"Je suis le doyen ici. Je suis venu dans la rue à l’âge de 17 ans. Aujourd’hui, j’ai 37 ans. J’ai braqué et j’ai même fait la prison. Mais tout ça , c’est du passé". Le témoignage d’Eric Endoum, en pleine reconversion sociale après un passé sombre de jeune délinquant, est tout simplement glaçant. Sa vie parsemée de frasques l’a autrefois exposé à la rigueur de la rue. Mais depuis une dizaine d’années, il s’est offert l’occasion de rebondir.
Le destin d’Eric a croisé d’autres jeunes de sa génération. Ensemble, ils ont mis en place un système de gardiennage de véhicules contre une modique rémunération d’usagers de bonne foi. Ils s’organisent en plein centre-ville de la capitale gabonaise.
"On parque les véhicules. On assure leur sécurité. Nous sommes utiles à la société et on exige qu’on nous respecte. Mais s’il arrive de mauvaises graines parmi nous, nous-mêmes, on s’en occupe avant de les mettre à la disposition de la police", dit-il.
Les difficultés traversées ont servi de leçon à ces jeunes. Lilian Essone veut ouvrir une nouvelle page de sa vie.
"On a des enfants aujourd’hui. On a des charges, et du coup on est obligé d’être là. Ce sont des gens de bonne foi qui nous paient ici. D’autres disent qu’ils paient les taxes. Mais on n'oblige personne de le faire", affirme-t-il
Pas loin de là, Jean de Dieu Anguilet vient d’empocher 500 francs CFA, après avoir aidé un automobiliste à se garer en face du commissariat central de Libreville.
"Par jour tu peux rentrer avec 2.000 (francs CFA) ou 15.000, tout dépend… Une personne de bonne foi peut te remettre 5000", lance-t-il.
L’offre de service de ces jeunes débrouillards séduit et rassure les usagers du secteur administratif de la capitale.
"Ils viennent un peu en appui au travail qui est mené par les forces de police nationale. Avec ce qu’ils font aujourd’hui, y a une fluidité au niveau de la circulation et les véhicules sont bien gardés", assure Apollinaire Moukila, journaliste.

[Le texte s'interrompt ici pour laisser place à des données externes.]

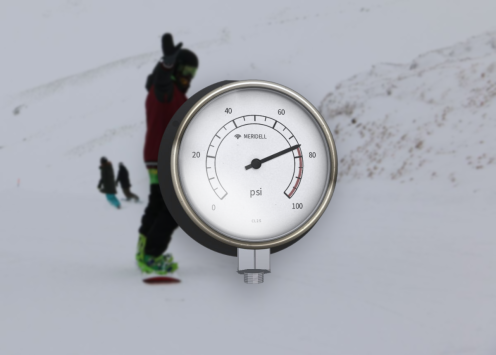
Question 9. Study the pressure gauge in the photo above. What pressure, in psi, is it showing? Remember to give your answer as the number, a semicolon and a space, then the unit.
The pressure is 75; psi
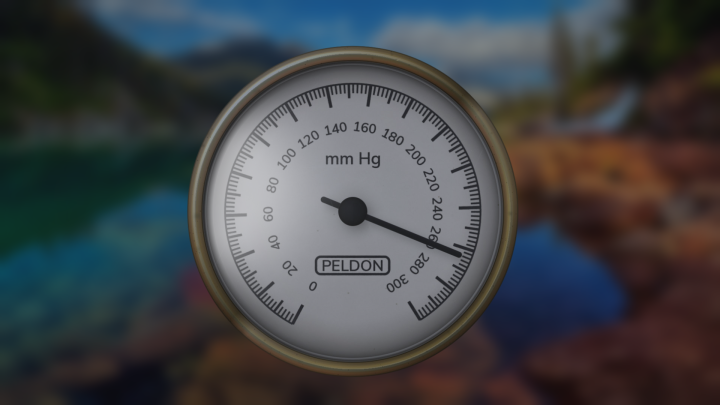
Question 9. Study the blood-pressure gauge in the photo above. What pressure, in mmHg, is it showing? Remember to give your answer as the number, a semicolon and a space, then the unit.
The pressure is 264; mmHg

Au Gabon, les statistiques sont encore muettes sur le nombre d’enfants en errance ou en difficulté sociale dans les rues de Libreville. En situation d’abandon, ils disposent de très peu de lieux d’accueil à vocation éducative et sociale et celles qui existent reçoivent très peu d’aide des autorités. Le gouvernement a plutôt fait le choix de développer les centres pour délinquants à dimension pénale.